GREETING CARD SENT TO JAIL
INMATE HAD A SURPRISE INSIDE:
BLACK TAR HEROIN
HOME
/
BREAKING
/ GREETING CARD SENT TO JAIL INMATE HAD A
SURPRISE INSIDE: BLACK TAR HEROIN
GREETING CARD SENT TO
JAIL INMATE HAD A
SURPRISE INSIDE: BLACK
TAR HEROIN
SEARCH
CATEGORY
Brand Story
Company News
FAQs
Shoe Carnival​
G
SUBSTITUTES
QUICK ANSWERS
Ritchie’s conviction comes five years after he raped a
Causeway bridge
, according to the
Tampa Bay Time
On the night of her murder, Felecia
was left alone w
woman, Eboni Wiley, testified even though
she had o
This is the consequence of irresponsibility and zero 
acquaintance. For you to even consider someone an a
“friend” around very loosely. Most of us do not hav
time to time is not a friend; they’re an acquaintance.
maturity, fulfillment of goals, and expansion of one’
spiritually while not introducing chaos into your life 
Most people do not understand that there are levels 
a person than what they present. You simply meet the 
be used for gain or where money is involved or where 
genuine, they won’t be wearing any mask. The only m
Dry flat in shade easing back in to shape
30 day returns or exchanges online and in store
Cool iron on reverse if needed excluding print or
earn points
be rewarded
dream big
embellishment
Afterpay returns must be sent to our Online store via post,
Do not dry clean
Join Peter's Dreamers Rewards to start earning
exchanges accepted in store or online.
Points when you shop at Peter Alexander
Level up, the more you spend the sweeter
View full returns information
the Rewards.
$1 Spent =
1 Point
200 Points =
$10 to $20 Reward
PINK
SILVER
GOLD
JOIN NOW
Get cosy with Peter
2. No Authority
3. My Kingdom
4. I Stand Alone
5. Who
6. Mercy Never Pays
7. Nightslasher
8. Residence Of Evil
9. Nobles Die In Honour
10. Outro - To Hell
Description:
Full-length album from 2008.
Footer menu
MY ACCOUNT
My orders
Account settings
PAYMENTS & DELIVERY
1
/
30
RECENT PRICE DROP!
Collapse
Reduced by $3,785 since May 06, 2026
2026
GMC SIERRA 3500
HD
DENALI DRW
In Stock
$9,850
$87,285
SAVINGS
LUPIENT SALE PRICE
****************************************
◆ Your assignment ◆
Make a verbatim copy of each record.

◆ Answer to the exercise ◆
GREETING CARD SENT TO JAIL
INMATE HAD A SURPRISE INSIDE:
BLACK TAR HEROIN
HOME
/
BREAKING
/ GREETING CARD SENT TO JAIL INMATE HAD A
SURPRISE INSIDE: BLACK TAR HEROIN
GREETING CARD SENT TO
JAIL INMATE HAD A
SURPRISE INSIDE: BLACK
TAR HEROIN
SEARCH
CATEGORY
Brand Story
Company News
FAQs
Shoe Carnival​
G
SUBSTITUTES
QUICK ANSWERS
Ritchie’s conviction comes five years after he raped a
Causeway bridge
, according to the
Tampa Bay Time
On the night of her murder, Felecia
was left alone w
woman, Eboni Wiley, testified even though
she had o
This is the consequence of irresponsibility and zero 
acquaintance. For you to even consider someone an a
“friend” around very loosely. Most of us do not hav
time to time is not a friend; they’re an acquaintance.
maturity, fulfillment of goals, and expansion of one’
spiritually while not introducing chaos into your life 
Most people do not understand that there are levels 
a person than what they present. You simply meet the 
be used for gain or where money is involved or where 
genuine, they won’t be wearing any mask. The only m
Dry flat in shade easing back in to shape
30 day returns or exchanges online and in store
Cool iron on reverse if needed excluding print or
earn points
be rewarded
dream big
embellishment
Afterpay returns must be sent to our Online store via post,
Do not dry clean
Join Peter's Dreamers Rewards to start earning
exchanges accepted in store or online.
Points when you shop at Peter Alexander
Level up, the more you spend the sweeter
View full returns information
the Rewards.
$1 Spent =
1 Point
200 Points =
$10 to $20 Reward
PINK
SILVER
GOLD
JOIN NOW
Get cosy with Peter
2. No Authority
3. My Kingdom
4. I Stand Alone
5. Who
6. Mercy Never Pays
7. Nightslasher
8. Residence Of Evil
9. Nobles Die In Honour
10. Outro - To Hell
Description:
Full-length album from 2008.
Footer menu
MY ACCOUNT
My orders
Account settings
PAYMENTS & DELIVERY
1
/
30
RECENT PRICE DROP!
Collapse
Reduced by $3,785 since May 06, 2026
2026
GMC SIERRA 3500
HD
DENALI DRW
In Stock
$9,850
$87,285
SAVINGS
LUPIENT SALE PRICE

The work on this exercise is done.